WHAT IS BEING ASKED: Set down each line of the material that follows, exactly, with no pictures.

SUPPLIED DATA Block Start

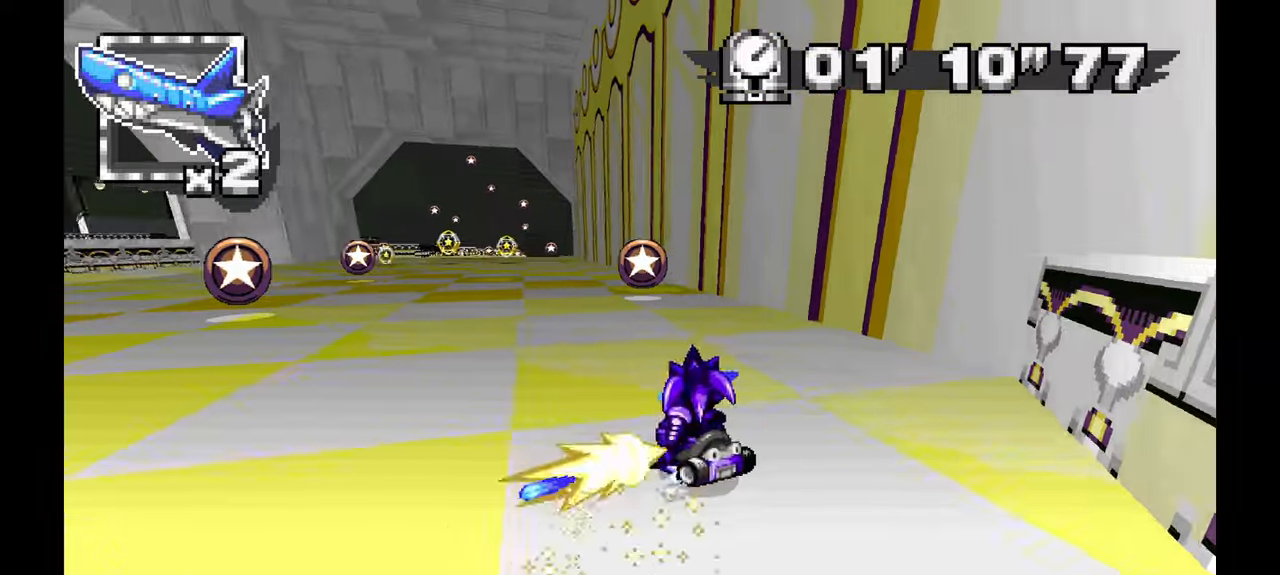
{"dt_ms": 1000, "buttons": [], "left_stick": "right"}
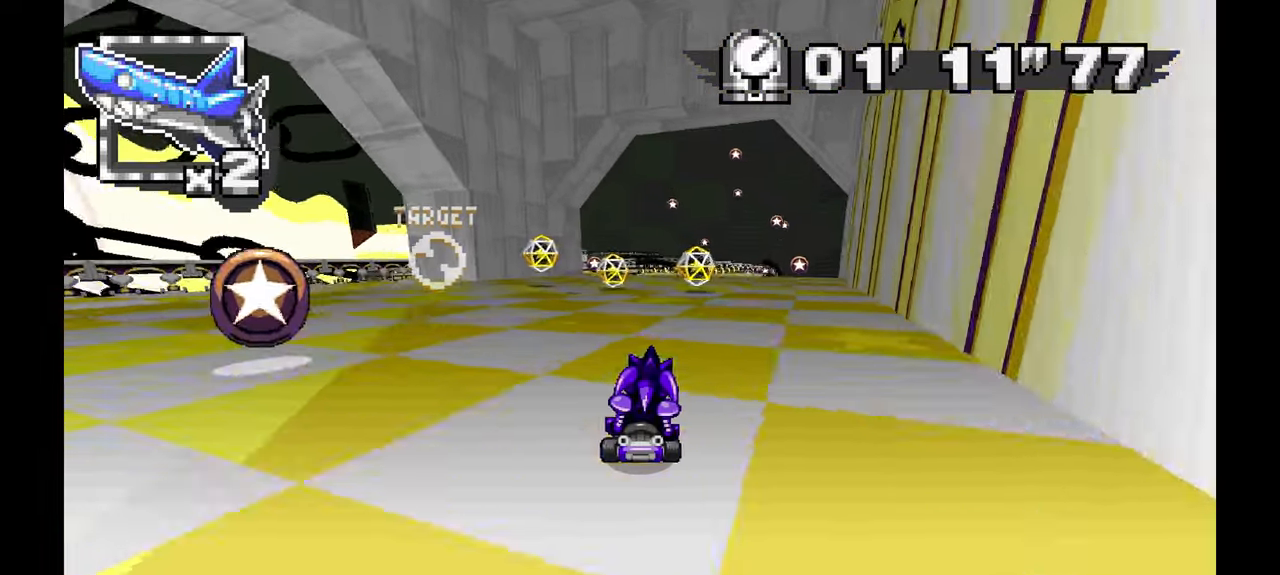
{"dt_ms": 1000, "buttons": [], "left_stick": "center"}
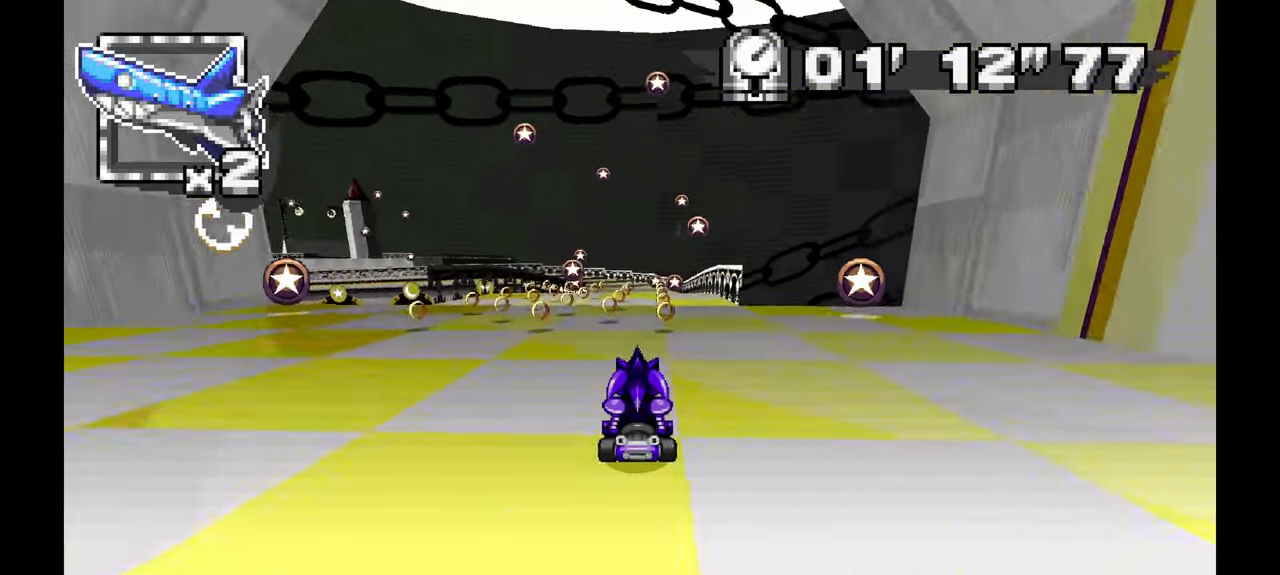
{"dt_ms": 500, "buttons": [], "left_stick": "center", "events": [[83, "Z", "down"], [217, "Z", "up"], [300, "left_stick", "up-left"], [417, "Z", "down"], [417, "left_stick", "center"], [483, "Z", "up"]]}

SUPPLIED DATA Block End

WRITTEN SOLUTION:
{"dt_ms": 1000, "buttons": [], "left_stick": "right"}
{"dt_ms": 1000, "buttons": [], "left_stick": "center"}
{"dt_ms": 500, "buttons": [], "left_stick": "center", "events": [[83, "Z", "down"], [217, "Z", "up"], [300, "left_stick", "up-left"], [417, "Z", "down"], [417, "left_stick", "center"], [483, "Z", "up"]]}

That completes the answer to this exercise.